Myth #3: Only people with high-risk jobs need DI coverage.

Far too many people are under the impression that disability income is most often paid out to blue-collar workers who are injured in a workplace accident or professionals who are disabled in a car accident. Therefore, people who work from home or at a computer desk in a comfy office assume they don't need DI coverage.

The truth is that non-work-related accidents or jobsite injuries are not the primary causes for worker disabilities. Most workers are disabled by a chronic disease, such as cancer or musculoskeletal problems-conditions that can strike anyone, anywhere, any time.*

Myth #4: If I were disabled, my spouse's income would cover us.

If your spouse works, you may assume his or her income would be enough to pay the bills for a few months if you were sick or disabled. If your spouse doesn't work, you may think he or she could find a job if something happened to you.
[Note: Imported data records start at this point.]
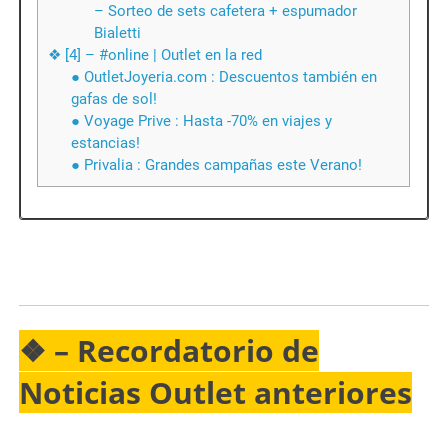
– Sorteo de sets cafetera + espumador
Bialetti
❖ [4] – #online | Outlet en la red
● OutletJoyeria.com : Descuentos también en
gafas de sol!
● Voyage Prive : Hasta -70% en viajes y
estancias!
● Privalia : Grandes campañas este Verano!
❖ –
Recordatorio
de
Noticias Outlet anteriores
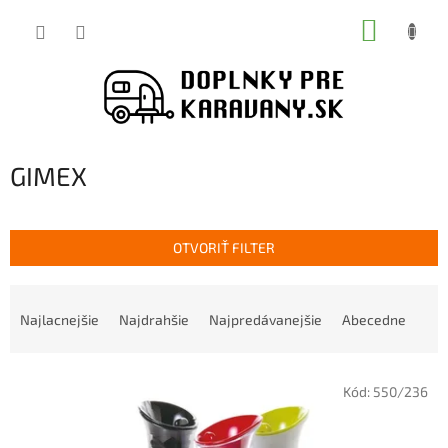
Prejsť
NÁKUP
na
obsah
KOŠÍK
GIMEX
OTVORIŤ FILTER
R
a
Najlacnejšie
Najdrahšie
Najpredávanejšie
Abecedne
d
e
V
n
Kód:
550/236
ý
i
p
e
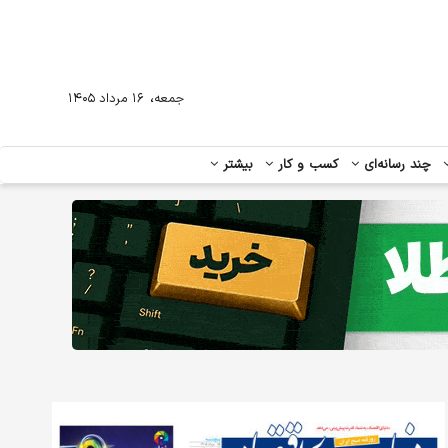
،
جمعه
۱۶ مرداد ۱۴۰۵
چند رسانه‌ای
کسب و کار
بیشتر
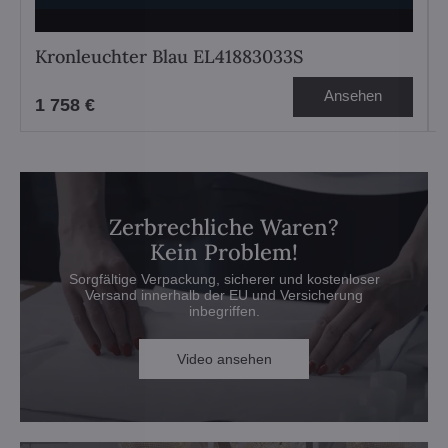
Kronleuchter Blau EL41883033S
Ansehen
1 758 €
Zerbrechliche Waren?
Kein Problem!
Sorgfältige Verpackung, sicherer und kostenloser
Versand innerhalb der EU und Versicherung
inbegriffen.
Video ansehen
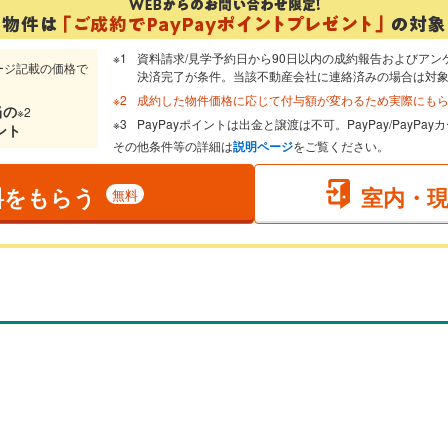
資料請求/見学予約日から90日以内の成約報告およびアン
ージ記載の価格で
決済完了が条件。当該不動産会社に連絡済みの場合は対
成約した物件価格に応じて付与額が変わるため実際にも
当
の
※2
PayPayポイントは出金と譲渡は不可。PayPay/PayP
ント
その他条件等の詳細は
説明ページ
をご覧ください。
料をもらう
室内・
無料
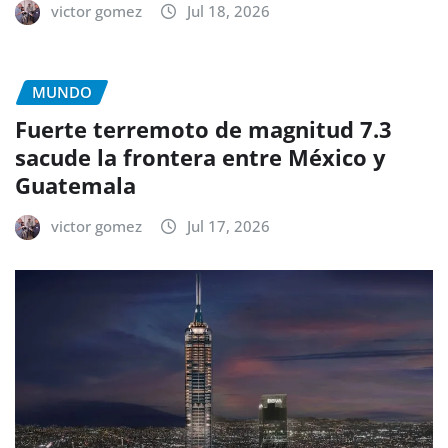
victor gomez
Jul 18, 2026
MUNDO
Fuerte terremoto de magnitud 7.3
sacude la frontera entre México y
Guatemala
victor gomez
Jul 17, 2026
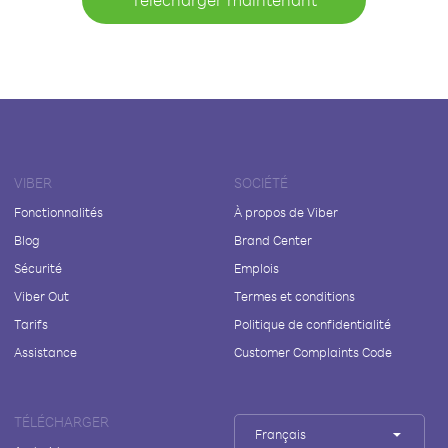
VIBER
SOCIÉTÉ
Fonctionnalités
À propos de Viber
Blog
Brand Center
Sécurité
Emplois
Viber Out
Termes et conditions
Tarifs
Politique de confidentialité
Assistance
Customer Complaints Code
TÉLÉCHARGER
Français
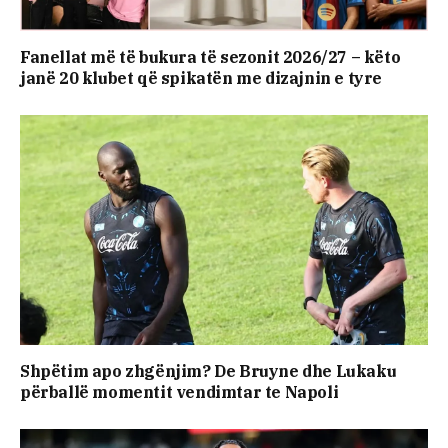
Fanellat më të bukura të sezonit 2026/27 – këto
janë 20 klubet që spikatën me dizajnin e tyre
Shpëtim apo zhgënjim? De Bruyne dhe Lukaku
përballë momentit vendimtar te Napoli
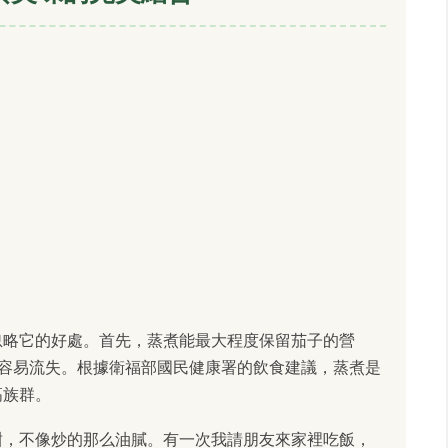
忽略它的好處。首先，蒸煮能最大程度保留茄子的營
時容易流失。根據衛福部國民健康署的飲食建議，蒸煮是
高族群。
甜，不像炒的那么油膩。有一次我請朋友來家裡吃飯，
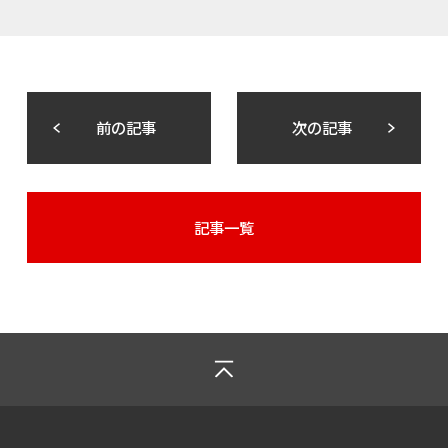
前の記事
次の記事
記事一覧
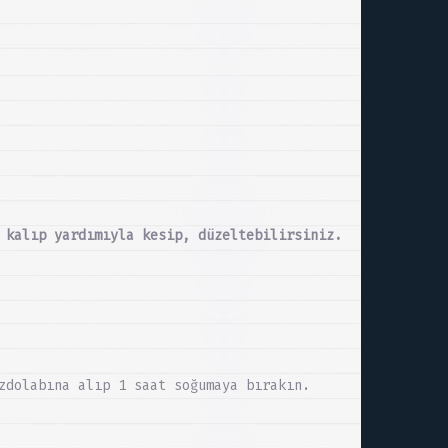
 kalıp yardımıyla kesip, düzeltebilirsiniz.
zdolabına alıp 1 saat soğumaya bırakın.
However, don't you think if you were diagnosed with a disease or seriously injured, your spouse would rather be caring for you than running out to find a job or working overtime to pay the bills? Typically, if a family has DI insurance, both the injured worker and the spouse end up living off of the insurance benefit-even if the spouse was working previously.

Myth #5: I don't need DI insurance because I'm covered through my company's group policy.

Although many workers receive disability coverage through their company, it may not be enough. Most group DI insurance contracts will cover only a percentage of your salary (usually about 50-60%) and the benefits are usually fully taxable. Would your family really be able to live off of just 60% of your salary, especially considering that you may be facing some lofty medical bills? Probably not.

Most financial experts recommend that you go ahead and take advantage of your company's group coverage if they offer it, but also buy individual coverage to fill in the salary gaps.


As you can see, everyone stands to benefit from long-term disability coverage. Without coverage, an unexpected disability could end up crushing your family's finances.

Monday, August 24, 2009

Security No Matter What Life Throws Your Way

We live in an age of insecurity. No one wants to lose what they have worked so hard for. It's important to include life insurance among your financial options. Life insurance may be an old-fashioned way to protect yourself and your family, but it is still one of the best products you can buy.

No other financial instrument will do what life insurance can do. The moment your life insurance policy goes into force, the full death benefit to your beneficiary is guaranteed, from day 1 and for as long as you continue to keep the policy in force by paying the premiums. Financial planners call this aspect of life insurance "creating an immediate estate."

Life insurance can seem complicated. There are more products than just term and permanent life insurance. Term and permanent life insurance have many riders and variations that can be added to suit your family's needs.

This is to your advantage. It means greater flexibility and many options. Therefore, a life insurance protection plan can be designed to fit the individual needs of your family.

Various types of policies can serve to protect the family's economic future. Insurers have adapted their products to augment savings and investment programs.

It's important to protect your lifestyle and well-being too. Disability income protection coverage can replace earned income (up to the amount purchased) in the event of serious illness or injury that prevents you from working.

A trained life insurance agent can help you choose from among all the specialized products. Be sure your agent represents a financially strong company. One way to check on a company is through the ratings of such independent evaluators as Moody's Investors Services, Standard & Poor's, A. M. Best, and Duff & Phelps.